We’re informed at the very start that Virgin is 30 years old this year and losing money; diplomatically, we’re not let in on just how much money is dribbling away.

It’s a still a small airline and some of its modest fleet of 38 planes, all of which have cute names like Tinkerbell and Molly, are showing their age. Molly has less computing power than your average smartphone. She’ll get you to New York in one piece all right, but she’s damn all use for streaming movies or playing Candy Crush.

Virgin’s founder, the eternally boyish Richard Branson, hasn’t been hands-on at the company for more than a decade and hasn’t set foot inside the HQ in three years.

He turns up briefly here, handing out 30th birthday party packs to staff, and shaking the hands and pecking the cheeks of employees who’ve been with the company almost as long as he has. Then he’s off again in his limo.

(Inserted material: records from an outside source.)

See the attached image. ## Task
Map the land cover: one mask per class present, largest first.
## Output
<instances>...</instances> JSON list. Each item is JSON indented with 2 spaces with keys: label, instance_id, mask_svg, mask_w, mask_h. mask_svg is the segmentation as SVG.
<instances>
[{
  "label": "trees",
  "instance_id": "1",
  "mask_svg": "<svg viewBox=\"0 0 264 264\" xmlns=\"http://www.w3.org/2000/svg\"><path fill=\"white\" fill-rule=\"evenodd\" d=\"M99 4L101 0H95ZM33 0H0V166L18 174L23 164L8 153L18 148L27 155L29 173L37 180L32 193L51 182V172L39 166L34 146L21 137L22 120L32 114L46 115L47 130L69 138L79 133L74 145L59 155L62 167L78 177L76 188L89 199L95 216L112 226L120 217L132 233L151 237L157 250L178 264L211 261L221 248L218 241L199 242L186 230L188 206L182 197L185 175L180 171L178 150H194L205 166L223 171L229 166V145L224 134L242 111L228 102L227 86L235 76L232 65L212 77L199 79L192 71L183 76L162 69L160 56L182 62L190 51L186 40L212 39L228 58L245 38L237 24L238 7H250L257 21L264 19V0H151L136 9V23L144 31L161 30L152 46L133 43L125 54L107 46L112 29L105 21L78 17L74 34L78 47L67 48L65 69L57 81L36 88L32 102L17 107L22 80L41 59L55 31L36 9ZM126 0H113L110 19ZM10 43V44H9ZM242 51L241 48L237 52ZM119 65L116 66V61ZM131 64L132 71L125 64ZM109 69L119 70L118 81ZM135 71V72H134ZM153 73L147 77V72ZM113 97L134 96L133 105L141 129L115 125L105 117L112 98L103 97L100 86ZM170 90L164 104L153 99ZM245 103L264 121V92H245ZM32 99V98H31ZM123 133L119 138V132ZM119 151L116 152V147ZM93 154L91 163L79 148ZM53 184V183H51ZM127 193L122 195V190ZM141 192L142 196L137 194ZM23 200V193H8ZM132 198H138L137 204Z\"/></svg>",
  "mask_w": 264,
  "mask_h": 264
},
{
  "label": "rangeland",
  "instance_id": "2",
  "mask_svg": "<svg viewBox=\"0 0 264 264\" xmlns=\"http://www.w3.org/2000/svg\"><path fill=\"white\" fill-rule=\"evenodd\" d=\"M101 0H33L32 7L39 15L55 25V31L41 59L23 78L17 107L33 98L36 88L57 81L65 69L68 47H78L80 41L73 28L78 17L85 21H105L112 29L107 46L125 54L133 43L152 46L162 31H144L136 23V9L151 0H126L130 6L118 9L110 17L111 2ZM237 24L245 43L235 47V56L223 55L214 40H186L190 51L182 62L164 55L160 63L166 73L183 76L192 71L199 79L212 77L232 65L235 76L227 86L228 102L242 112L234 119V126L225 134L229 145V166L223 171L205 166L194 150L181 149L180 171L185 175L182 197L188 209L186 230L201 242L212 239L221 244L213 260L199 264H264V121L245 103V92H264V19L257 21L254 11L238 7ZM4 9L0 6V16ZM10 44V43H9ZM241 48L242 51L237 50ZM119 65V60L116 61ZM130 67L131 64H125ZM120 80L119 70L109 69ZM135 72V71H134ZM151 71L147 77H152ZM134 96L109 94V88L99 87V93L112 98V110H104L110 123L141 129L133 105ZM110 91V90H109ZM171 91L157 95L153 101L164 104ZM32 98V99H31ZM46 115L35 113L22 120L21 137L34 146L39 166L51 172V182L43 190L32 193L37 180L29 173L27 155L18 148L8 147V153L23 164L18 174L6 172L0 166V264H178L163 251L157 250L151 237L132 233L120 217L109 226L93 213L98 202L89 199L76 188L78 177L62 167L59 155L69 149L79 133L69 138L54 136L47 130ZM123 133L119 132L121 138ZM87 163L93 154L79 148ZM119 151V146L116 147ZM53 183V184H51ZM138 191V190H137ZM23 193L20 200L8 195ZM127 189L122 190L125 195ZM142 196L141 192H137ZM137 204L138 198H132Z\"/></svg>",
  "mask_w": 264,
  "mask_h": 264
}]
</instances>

The cabin crew hopefuls, meanwhile, embark on a gruelling five-and-a-half-week training regime involving learning first aid, emergency procedures and how to deal with sick and/or belligerent passengers.

“We need to ‘Virginify’ you,” the course coordinator, the ominously-named Matt Whipp, tells the 148 candidates who’ve been plucked from 2,000 applicants.

We get to see only about five and a half minutes of this — presumably so as not to persuade would-be cabin crew staff to try joining the Royal Marines instead — which means there’s very little sense of jeopardy.

In fact, the only real spark of human drama in the whole laboured hour is generated by Katline, a 58-year-old grandmother who’s worked for years behind a desk in Virgin’s ticketing office but now wants to take to the skies in the coveted red uniform.

Does she make the grade? Of course she does! The moment when she tells her husband, “You’re married to a trolley dolly!” is a genuinely sweet one.

Katline’s maiden flight takes her to Dubai for nine weeks, all expenses paid by the company.

The rest of the time is spent following a designer as he noses around the airline industry’s equivalent of a giant Ikea store, selecting fixtures and fittings to furnish Virgin’s new $300 million Boeing 787 Dreamliner.

These include toilets with mood lighting and 138 “upper-class seats”, an expression that immediately conjures up an image of a seat with a top hat and monocle, clutching a brandy and a cigar in its armrests.

“This has Mick Jagger written all over it,” says someone as one of the seats is screwed into place. Thank God he wasn’t talking about the loo.